Não estava em Marte. Temíamos os animais. Olhei meus braços, depois meu corpo. Estava coberto de pelos, minha pele era escura. À minha volta havia o pessoal do Clã. Éramos uns sessenta entre homens, mulheres, velhos e crianças, todos negros. Aprendêramos a andar sobre as duas patas traseiras que agora chamávamos pernas, cada uma com um pé, cada pé com cinco dedos. Sabíamos contar mas não tínhamos consciência que isso se poderia chamar de matemática, nem noção de que fosse uma ciência. Contávamos os frutos, filhos e coisas pelos dedos das mãos. Falavam os mais velhos que tínhamos vindo de muito longe, e olhávamos para as terras que se viam ao longe separadas por um oceano de água que nossos mais velhos diziam já ter sido maior. Ha décadas que havia seca. Estávamos a ponto de atravessarmos de África para a Península do Sinai, ali perto do Suez. Disse um velho:

- Partiremos com os primeiros alvores da manhã. Enquanto meus braços suportarem o cajado no ar, atravessareis. Depois disso, ninguém mais passará. Decidam-sequem quer ir. Recomendo os mais jovens!

Notei então a sombra do Sol proveniente de um cajado suportado em pé por um homem da tribo. A sombra era muito longa. Sabíamos assim, pela sombra, que horas eram. O cajado ou bengala, era encimado por uma cabeça de avestruz. Mas isso foi há cerca de 50.000 anos atrás, quando, dizem os da lenda, o mar vermelho se abriu.
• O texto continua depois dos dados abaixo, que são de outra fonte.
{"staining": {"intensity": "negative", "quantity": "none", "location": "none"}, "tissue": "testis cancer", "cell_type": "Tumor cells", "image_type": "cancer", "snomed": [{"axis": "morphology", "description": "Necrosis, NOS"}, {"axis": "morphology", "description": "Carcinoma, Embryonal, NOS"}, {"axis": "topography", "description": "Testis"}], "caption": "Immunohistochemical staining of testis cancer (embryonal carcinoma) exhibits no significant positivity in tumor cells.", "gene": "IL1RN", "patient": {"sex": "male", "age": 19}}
Prestei atenção ao velho de barbas muito brancas sobre aquele peito ainda forte escuro como breu e peludo. O velho achou que a seca estava no auge, e assim de repente, levantou o cajado e o manteve na horizontal, braços abertos. Tínhamos que atravessar para o outro lado e não esperaríamos pelos alvores. Foi assim que o Mar Vermelho se "abriu" para dar passagem aos povoadores Sapiens do mundo. Quando despontei do outro lado, cercado de tanta água vi-me a bordo de uma nau de madeira, em meio a uma tempestade. No comodo havia um relógio cuco que eu cavalgava. O cuco não falava. Em meio a chiado do cordame e das madeiras rangendo, respingos do mar por todos os lados, relâmpagos e trovões, um vulto se levantou de uma cadeira e me disse enquanto saía:

- Nem devem ter sido 20 que atravessaram. Uns dez eram suficientes para garantir toda uma humanidade de sete bilhões e meio de seres humanos.





E tudo se desfez numa espuma branco azulada, deixando no ar uma leve brisa com cheiro de peixe e iodo. Era esse o sabor dela quando era mais jovem, e não deixou perceber que tinha outras companhias. Depois se transformou num cuco estragado repetindo motes e modos. Perdeu o cheiro e o sabor. Não era marinheira de primeira viagem! O grumete era eu, querendo decifrar o tempo e quanto custava.